At San Jose State University in Medical Product Development Management they have significant background in clinical program management as they are offering a more practical, hands-on training program bringing in experts, guest lecturers, people from all different disciplines who can speak to the topics current in the industry.

Academic institutions often find it hard to keep up with the pace of change in the industry and some do not believe universities should be expected to do this. The Biofactory Competence Center in Switzerland was founded in 2016 to create a suitable bridge between academia and industry and provide courses for highly skilled academics and researchers to help them build the practical skills required to work in R & D and manufacturing, in particular around new and emerging areas such as automation and the increasing use of AI and data science.

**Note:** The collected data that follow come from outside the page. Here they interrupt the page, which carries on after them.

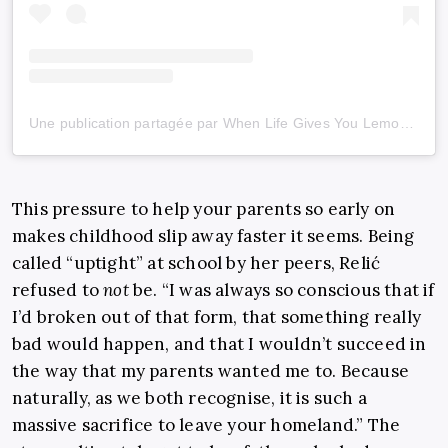
Une publication partagée par When Life Gives You Lemons (@wlgyl_)
This pressure to help your parents so early on
makes childhood slip away faster it seems. Being
called “uptight” at school by her peers, Relić
refused to
not
be. “I was always so conscious that if
I’d broken out of that form, that something really
bad would happen, and that I wouldn’t succeed in
the way that my parents wanted me to. Because
naturally, as we both recognise, it is such a
massive sacrifice to leave your homeland.” The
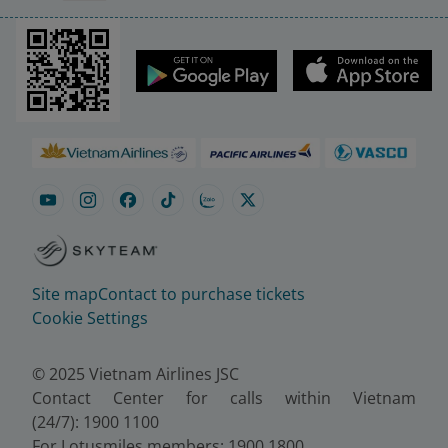
Site map
Contact to purchase tickets
Cookie Settings
© 2025 Vietnam Airlines JSC
Contact Center for calls within Vietnam
(24/7): 1900 1100
For Lotusmiles members: 1900 1800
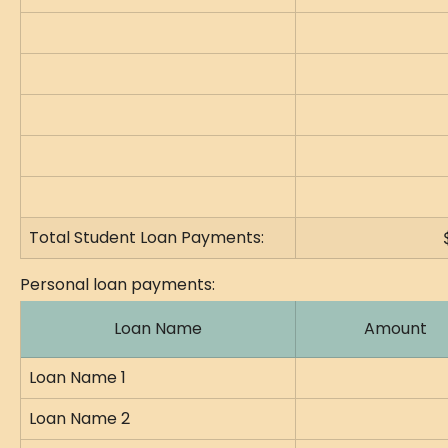
Total Student Loan Payments:
Personal loan payments:
Loan Name
Amount
Loan Name 1
Loan Name 2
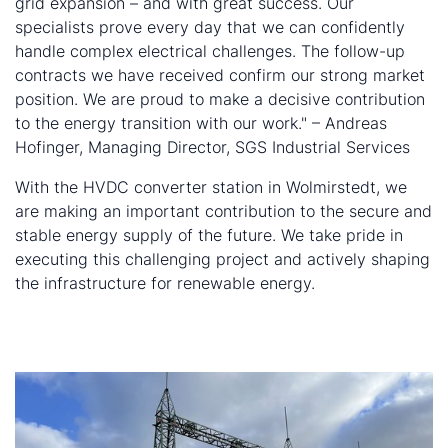
grid expansion – and with great success. Our
specialists prove every day that we can confidently
handle complex electrical challenges. The follow-up
contracts we have received confirm our strong market
position. We are proud to make a decisive contribution
to the energy transition with our work." – Andreas
Hofinger, Managing Director, SGS Industrial Services
With the HVDC converter station in Wolmirstedt, we
are making an important contribution to the secure and
stable energy supply of the future. We take pride in
executing this challenging project and actively shaping
the infrastructure for renewable energy.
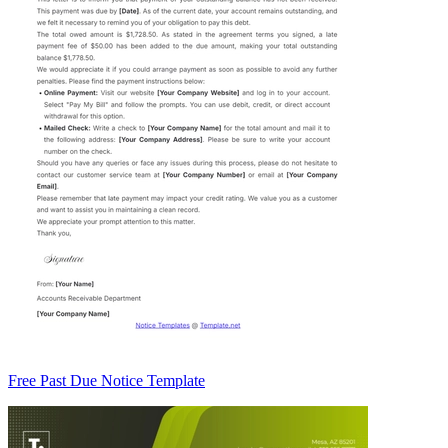
Free Past Due Notice Template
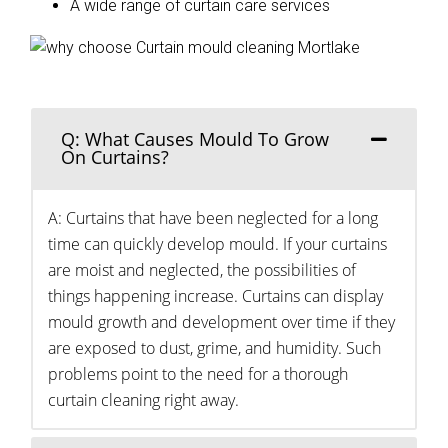
A wide range of curtain care services
Q: What Causes Mould To Grow
On Curtains?
A: Curtains that have been neglected for a long
time can quickly develop mould. If your curtains
are moist and neglected, the possibilities of
things happening increase. Curtains can display
mould growth and development over time if they
are exposed to dust, grime, and humidity. Such
problems point to the need for a thorough
curtain cleaning right away.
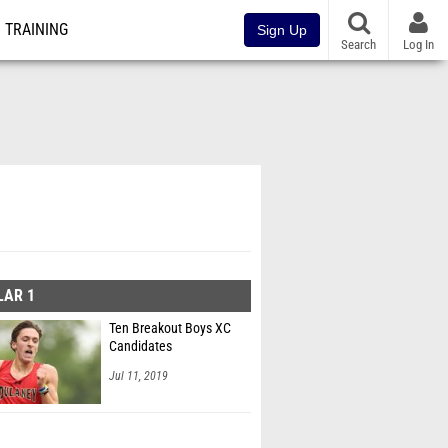
TRAINING
Sign Up
Search
Log In
LAR 1
Ten Breakout Boys XC
Candidates
Jul 11, 2019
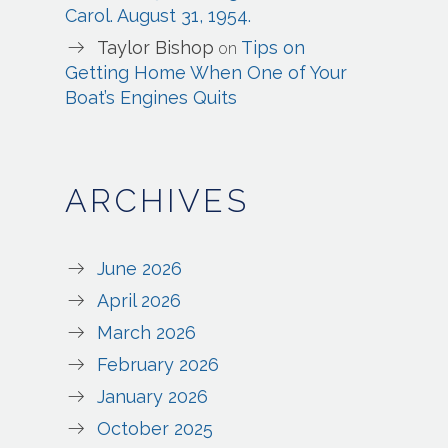
Carol. August 31, 1954.
Taylor Bishop
Tips on
on
Getting Home When One of Your
Boat’s Engines Quits
ARCHIVES
June 2026
April 2026
March 2026
February 2026
January 2026
October 2025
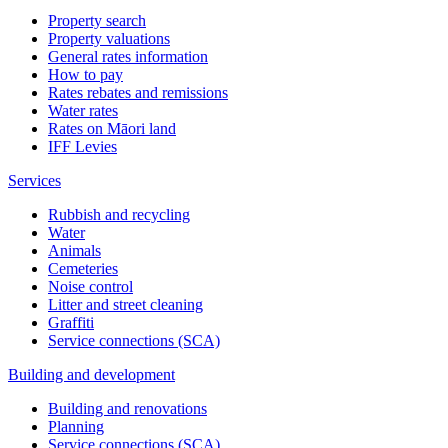
Property search
Property valuations
General rates information
How to pay
Rates rebates and remissions
Water rates
Rates on Māori land
IFF Levies
Services
Rubbish and recycling
Water
Animals
Cemeteries
Noise control
Litter and street cleaning
Graffiti
Service connections (SCA)
Building and development
Building and renovations
Planning
Service connections (SCA)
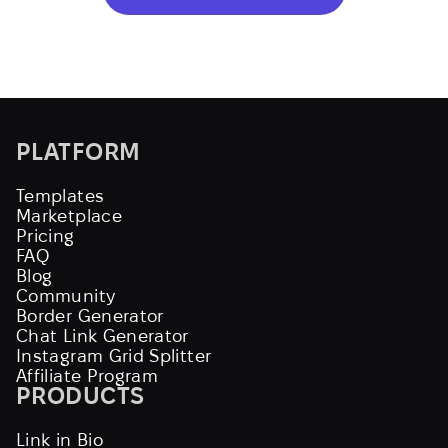
PLATFORM
Templates
Marketplace
Pricing
FAQ
Blog
Community
Border Generator
Chat Link Generator
Instagram Grid Splitter
Affiliate Program
PRODUCTS
Link in Bio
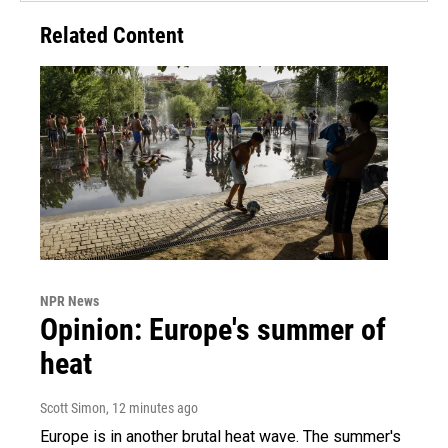
Related Content
NPR News
Opinion: Europe's summer of
heat
Scott Simon
, 12 minutes ago
Europe is in another brutal heat wave. The summer's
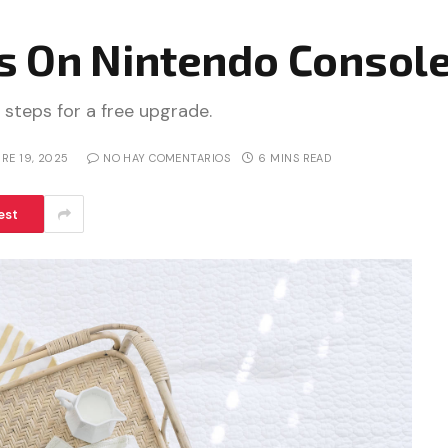
 On Nintendo Console
 steps for a free upgrade.
RE 19, 2025
NO HAY COMENTARIOS
6 MINS READ
est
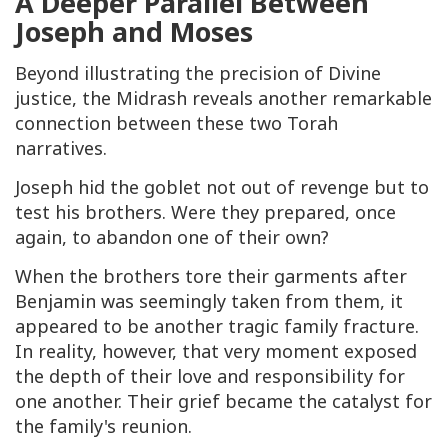
A Deeper Parallel Between
Joseph and Moses
Beyond illustrating the precision of Divine
justice, the Midrash reveals another remarkable
connection between these two Torah
narratives.
Joseph hid the goblet not out of revenge but to
test his brothers. Were they prepared, once
again, to abandon one of their own?
When the brothers tore their garments after
Benjamin was seemingly taken from them, it
appeared to be another tragic family fracture.
In reality, however, that very moment exposed
the depth of their love and responsibility for
one another. Their grief became the catalyst for
the family's reunion.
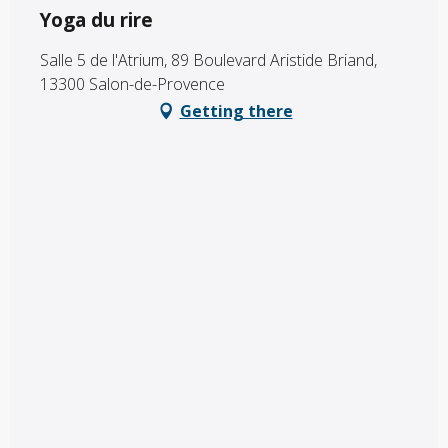
Yoga du rire
Salle 5 de l'Atrium, 89 Boulevard Aristide Briand,
13300 Salon-de-Provence
Getting there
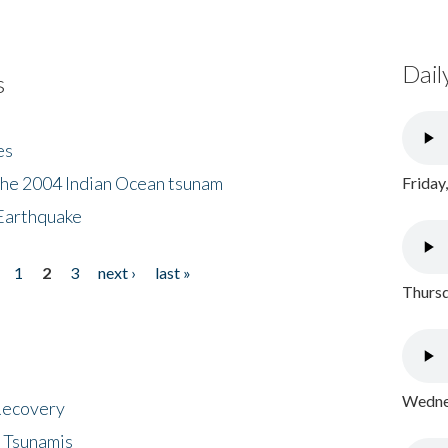
Dail
s
es
the 2004 Indian Ocean tsunam
Friday
Earthquake
1
2
3
next ›
last »
Thursd
Wednes
 Recovery
 Tsunamis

A recent European Talent Acquisition survey found that 42% of companies saw skills shortages as their biggest problem. The only way they thought it could be fixed was for their organizations to invest in innovative ways to attract and retain top talent. Companies need to identify where they are losing key candidates during recruitment and whether the process is at fault or if the skills they are looking for do not actually exist!

Talent acquisition executives are busy with the day-to-day recruitment demands of the business, which is why many are shifting away from traditional, in-house recruiters and launching partnerships with specialist recruitment companies to develop Talent Pools and a more structured approach to recruitment such as “Talent Harvesting”.

The competition for top talent is intense. It is important that companies do a better job of showcasing their values, company culture and career paths to candidates. It is imperative for organizations to have an ongoing dialogue with academic institutions and candidates who have the key skills they are looking for.